▸ **EXERCISE DATA**
────────────────────
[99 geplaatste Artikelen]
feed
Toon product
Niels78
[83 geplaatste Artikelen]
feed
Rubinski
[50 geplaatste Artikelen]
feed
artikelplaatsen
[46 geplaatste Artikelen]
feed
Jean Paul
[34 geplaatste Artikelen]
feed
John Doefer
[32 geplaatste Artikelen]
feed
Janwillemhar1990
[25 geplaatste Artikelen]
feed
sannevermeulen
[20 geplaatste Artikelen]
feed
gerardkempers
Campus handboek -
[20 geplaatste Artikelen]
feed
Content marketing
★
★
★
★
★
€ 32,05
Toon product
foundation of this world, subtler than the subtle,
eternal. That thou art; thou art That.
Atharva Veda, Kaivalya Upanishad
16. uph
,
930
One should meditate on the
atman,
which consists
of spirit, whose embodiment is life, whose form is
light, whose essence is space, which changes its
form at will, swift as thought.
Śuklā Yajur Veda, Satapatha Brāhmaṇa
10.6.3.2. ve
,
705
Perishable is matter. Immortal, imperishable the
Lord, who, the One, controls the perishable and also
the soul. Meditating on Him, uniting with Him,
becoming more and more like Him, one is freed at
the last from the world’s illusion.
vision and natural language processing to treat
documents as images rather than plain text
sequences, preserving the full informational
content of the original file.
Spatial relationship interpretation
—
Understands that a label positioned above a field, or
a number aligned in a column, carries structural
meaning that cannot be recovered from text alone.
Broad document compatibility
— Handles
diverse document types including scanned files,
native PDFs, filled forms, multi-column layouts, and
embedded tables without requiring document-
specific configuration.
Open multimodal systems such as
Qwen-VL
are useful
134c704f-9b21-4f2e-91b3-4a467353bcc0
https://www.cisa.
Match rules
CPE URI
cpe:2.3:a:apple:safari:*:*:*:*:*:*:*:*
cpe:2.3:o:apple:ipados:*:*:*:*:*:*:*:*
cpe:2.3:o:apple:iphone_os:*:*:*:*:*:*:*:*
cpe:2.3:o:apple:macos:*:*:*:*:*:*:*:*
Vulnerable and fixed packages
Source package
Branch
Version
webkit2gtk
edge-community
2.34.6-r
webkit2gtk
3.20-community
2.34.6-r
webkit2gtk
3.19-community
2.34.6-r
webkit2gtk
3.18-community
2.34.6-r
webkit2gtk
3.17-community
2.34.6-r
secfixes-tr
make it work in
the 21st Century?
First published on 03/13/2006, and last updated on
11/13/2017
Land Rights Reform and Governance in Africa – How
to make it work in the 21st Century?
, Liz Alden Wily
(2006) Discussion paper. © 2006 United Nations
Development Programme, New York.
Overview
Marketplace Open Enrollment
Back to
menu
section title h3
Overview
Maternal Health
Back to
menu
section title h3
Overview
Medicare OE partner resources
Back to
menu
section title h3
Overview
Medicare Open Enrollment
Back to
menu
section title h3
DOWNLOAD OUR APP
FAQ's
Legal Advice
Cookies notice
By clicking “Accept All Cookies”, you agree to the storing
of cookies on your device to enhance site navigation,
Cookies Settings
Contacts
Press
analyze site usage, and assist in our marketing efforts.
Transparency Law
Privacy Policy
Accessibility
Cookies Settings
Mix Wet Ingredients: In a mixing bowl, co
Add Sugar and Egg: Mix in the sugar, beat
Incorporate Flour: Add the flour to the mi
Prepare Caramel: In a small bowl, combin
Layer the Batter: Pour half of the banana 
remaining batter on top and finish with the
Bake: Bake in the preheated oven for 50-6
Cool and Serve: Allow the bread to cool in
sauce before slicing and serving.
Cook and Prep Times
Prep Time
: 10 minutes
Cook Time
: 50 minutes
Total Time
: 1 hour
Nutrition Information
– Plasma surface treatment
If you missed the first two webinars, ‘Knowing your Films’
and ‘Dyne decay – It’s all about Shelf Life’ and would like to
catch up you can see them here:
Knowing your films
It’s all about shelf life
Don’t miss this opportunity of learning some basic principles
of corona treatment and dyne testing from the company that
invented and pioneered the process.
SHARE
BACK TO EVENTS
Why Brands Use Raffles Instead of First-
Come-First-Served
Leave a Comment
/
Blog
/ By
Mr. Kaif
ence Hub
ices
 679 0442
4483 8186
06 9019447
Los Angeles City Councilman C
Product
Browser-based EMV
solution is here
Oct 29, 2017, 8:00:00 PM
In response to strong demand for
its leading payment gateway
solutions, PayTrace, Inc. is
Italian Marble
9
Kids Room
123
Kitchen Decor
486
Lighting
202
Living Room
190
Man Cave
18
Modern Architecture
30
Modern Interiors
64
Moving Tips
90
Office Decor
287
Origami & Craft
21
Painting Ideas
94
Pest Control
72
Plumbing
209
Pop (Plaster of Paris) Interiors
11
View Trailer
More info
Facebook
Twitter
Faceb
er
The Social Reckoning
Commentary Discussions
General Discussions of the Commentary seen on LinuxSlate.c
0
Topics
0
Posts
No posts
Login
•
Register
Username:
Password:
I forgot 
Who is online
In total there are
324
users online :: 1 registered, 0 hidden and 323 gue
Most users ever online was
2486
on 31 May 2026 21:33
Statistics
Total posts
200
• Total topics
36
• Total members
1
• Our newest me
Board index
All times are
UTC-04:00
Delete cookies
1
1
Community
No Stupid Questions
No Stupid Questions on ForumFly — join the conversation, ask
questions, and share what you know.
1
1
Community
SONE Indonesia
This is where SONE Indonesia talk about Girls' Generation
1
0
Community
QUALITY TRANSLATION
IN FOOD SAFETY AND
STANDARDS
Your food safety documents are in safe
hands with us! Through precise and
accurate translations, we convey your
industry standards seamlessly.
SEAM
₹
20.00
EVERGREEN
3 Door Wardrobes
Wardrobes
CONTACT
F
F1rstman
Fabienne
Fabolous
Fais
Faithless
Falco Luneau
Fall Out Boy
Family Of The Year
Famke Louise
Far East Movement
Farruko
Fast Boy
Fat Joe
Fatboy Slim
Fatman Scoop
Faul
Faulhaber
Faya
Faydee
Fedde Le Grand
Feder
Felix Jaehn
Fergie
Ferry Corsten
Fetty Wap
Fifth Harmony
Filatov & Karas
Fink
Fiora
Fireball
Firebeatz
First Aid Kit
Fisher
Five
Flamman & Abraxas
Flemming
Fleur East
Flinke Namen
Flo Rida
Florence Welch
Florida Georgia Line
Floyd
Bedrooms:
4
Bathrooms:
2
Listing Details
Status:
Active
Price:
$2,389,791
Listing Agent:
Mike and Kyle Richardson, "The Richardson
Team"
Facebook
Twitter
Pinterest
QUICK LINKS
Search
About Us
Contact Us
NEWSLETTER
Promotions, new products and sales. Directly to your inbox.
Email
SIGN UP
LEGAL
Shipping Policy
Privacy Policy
────────────────────
▸ **EXERCISE DETAILS**
Every entry above should be retyped exactly as shown.

▸ **EXERCISE SOLUTION**
[99 geplaatste Artikelen]
feed
Toon product
Niels78
[83 geplaatste Artikelen]
feed
Rubinski
[50 geplaatste Artikelen]
feed
artikelplaatsen
[46 geplaatste Artikelen]
feed
Jean Paul
[34 geplaatste Artikelen]
feed
John Doefer
[32 geplaatste Artikelen]
feed
Janwillemhar1990
[25 geplaatste Artikelen]
feed
sannevermeulen
[20 geplaatste Artikelen]
feed
gerardkempers
Campus handboek -
[20 geplaatste Artikelen]
feed
Content marketing
★
★
★
★
★
€ 32,05
Toon product
foundation of this world, subtler than the subtle,
eternal. That thou art; thou art That.
Atharva Veda, Kaivalya Upanishad
16. uph
,
930
One should meditate on the
atman,
which consists
of spirit, whose embodiment is life, whose form is
light, whose essence is space, which changes its
form at will, swift as thought.
Śuklā Yajur Veda, Satapatha Brāhmaṇa
10.6.3.2. ve
,
705
Perishable is matter. Immortal, imperishable the
Lord, who, the One, controls the perishable and also
the soul. Meditating on Him, uniting with Him,
becoming more and more like Him, one is freed at
the last from the world’s illusion.
vision and natural language processing to treat
documents as images rather than plain text
sequences, preserving the full informational
content of the original file.
Spatial relationship interpretation
—
Understands that a label positioned above a field, or
a number aligned in a column, carries structural
meaning that cannot be recovered from text alone.
Broad document compatibility
— Handles
diverse document types including scanned files,
native PDFs, filled forms, multi-column layouts, and
embedded tables without requiring document-
specific configuration.
Open multimodal systems such as
Qwen-VL
are useful
134c704f-9b21-4f2e-91b3-4a467353bcc0
https://www.cisa.
Match rules
CPE URI
cpe:2.3:a:apple:safari:*:*:*:*:*:*:*:*
cpe:2.3:o:apple:ipados:*:*:*:*:*:*:*:*
cpe:2.3:o:apple:iphone_os:*:*:*:*:*:*:*:*
cpe:2.3:o:apple:macos:*:*:*:*:*:*:*:*
Vulnerable and fixed packages
Source package
Branch
Version
webkit2gtk
edge-community
2.34.6-r
webkit2gtk
3.20-community
2.34.6-r
webkit2gtk
3.19-community
2.34.6-r
webkit2gtk
3.18-community
2.34.6-r
webkit2gtk
3.17-community
2.34.6-r
secfixes-tr
make it work in
the 21st Century?
First published on 03/13/2006, and last updated on
11/13/2017
Land Rights Reform and Governance in Africa – How
to make it work in the 21st Century?
, Liz Alden Wily
(2006) Discussion paper. © 2006 United Nations
Development Programme, New York.
Overview
Marketplace Open Enrollment
Back to
menu
section title h3
Overview
Maternal Health
Back to
menu
section title h3
Overview
Medicare OE partner resources
Back to
menu
section title h3
Overview
Medicare Open Enrollment
Back to
menu
section title h3
DOWNLOAD OUR APP
FAQ's
Legal Advice
Cookies notice
By clicking “Accept All Cookies”, you agree to the storing
of cookies on your device to enhance site navigation,
Cookies Settings
Contacts
Press
analyze site usage, and assist in our marketing efforts.
Transparency Law
Privacy Policy
Accessibility
Cookies Settings
Mix Wet Ingredients: In a mixing bowl, co
Add Sugar and Egg: Mix in the sugar, beat
Incorporate Flour: Add the flour to the mi
Prepare Caramel: In a small bowl, combin
Layer the Batter: Pour half of the banana 
remaining batter on top and finish with the
Bake: Bake in the preheated oven for 50-6
Cool and Serve: Allow the bread to cool in
sauce before slicing and serving.
Cook and Prep Times
Prep Time
: 10 minutes
Cook Time
: 50 minutes
Total Time
: 1 hour
Nutrition Information
– Plasma surface treatment
If you missed the first two webinars, ‘Knowing your Films’
and ‘Dyne decay – It’s all about Shelf Life’ and would like to
catch up you can see them here:
Knowing your films
It’s all about shelf life
Don’t miss this opportunity of learning some basic principles
of corona treatment and dyne testing from the company that
invented and pioneered the process.
SHARE
BACK TO EVENTS
Why Brands Use Raffles Instead of First-
Come-First-Served
Leave a Comment
/
Blog
/ By
Mr. Kaif
ence Hub
ices
 679 0442
4483 8186
06 9019447
Los Angeles City Councilman C
Product
Browser-based EMV
solution is here
Oct 29, 2017, 8:00:00 PM
In response to strong demand for
its leading payment gateway
solutions, PayTrace, Inc. is
Italian Marble
9
Kids Room
123
Kitchen Decor
486
Lighting
202
Living Room
190
Man Cave
18
Modern Architecture
30
Modern Interiors
64
Moving Tips
90
Office Decor
287
Origami & Craft
21
Painting Ideas
94
Pest Control
72
Plumbing
209
Pop (Plaster of Paris) Interiors
11
View Trailer
More info
Facebook
Twitter
Faceb
er
The Social Reckoning
Commentary Discussions
General Discussions of the Commentary seen on LinuxSlate.c
0
Topics
0
Posts
No posts
Login
•
Register
Username:
Password:
I forgot 
Who is online
In total there are
324
users online :: 1 registered, 0 hidden and 323 gue
Most users ever online was
2486
on 31 May 2026 21:33
Statistics
Total posts
200
• Total topics
36
• Total members
1
• Our newest me
Board index
All times are
UTC-04:00
Delete cookies
1
1
Community
No Stupid Questions
No Stupid Questions on ForumFly — join the conversation, ask
questions, and share what you know.
1
1
Community
SONE Indonesia
This is where SONE Indonesia talk about Girls' Generation
1
0
Community
QUALITY TRANSLATION
IN FOOD SAFETY AND
STANDARDS
Your food safety documents are in safe
hands with us! Through precise and
accurate translations, we convey your
industry standards seamlessly.
SEAM
₹
20.00
EVERGREEN
3 Door Wardrobes
Wardrobes
CONTACT
F
F1rstman
Fabienne
Fabolous
Fais
Faithless
Falco Luneau
Fall Out Boy
Family Of The Year
Famke Louise
Far East Movement
Farruko
Fast Boy
Fat Joe
Fatboy Slim
Fatman Scoop
Faul
Faulhaber
Faya
Faydee
Fedde Le Grand
Feder
Felix Jaehn
Fergie
Ferry Corsten
Fetty Wap
Fifth Harmony
Filatov & Karas
Fink
Fiora
Fireball
Firebeatz
First Aid Kit
Fisher
Five
Flamman & Abraxas
Flemming
Fleur East
Flinke Namen
Flo Rida
Florence Welch
Florida Georgia Line
Floyd
Bedrooms:
4
Bathrooms:
2
Listing Details
Status:
Active
Price:
$2,389,791
Listing Agent:
Mike and Kyle Richardson, "The Richardson
Team"
Facebook
Twitter
Pinterest
QUICK LINKS
Search
About Us
Contact Us
NEWSLETTER
Promotions, new products and sales. Directly to your inbox.
Email
SIGN UP
LEGAL
Shipping Policy
Privacy Policy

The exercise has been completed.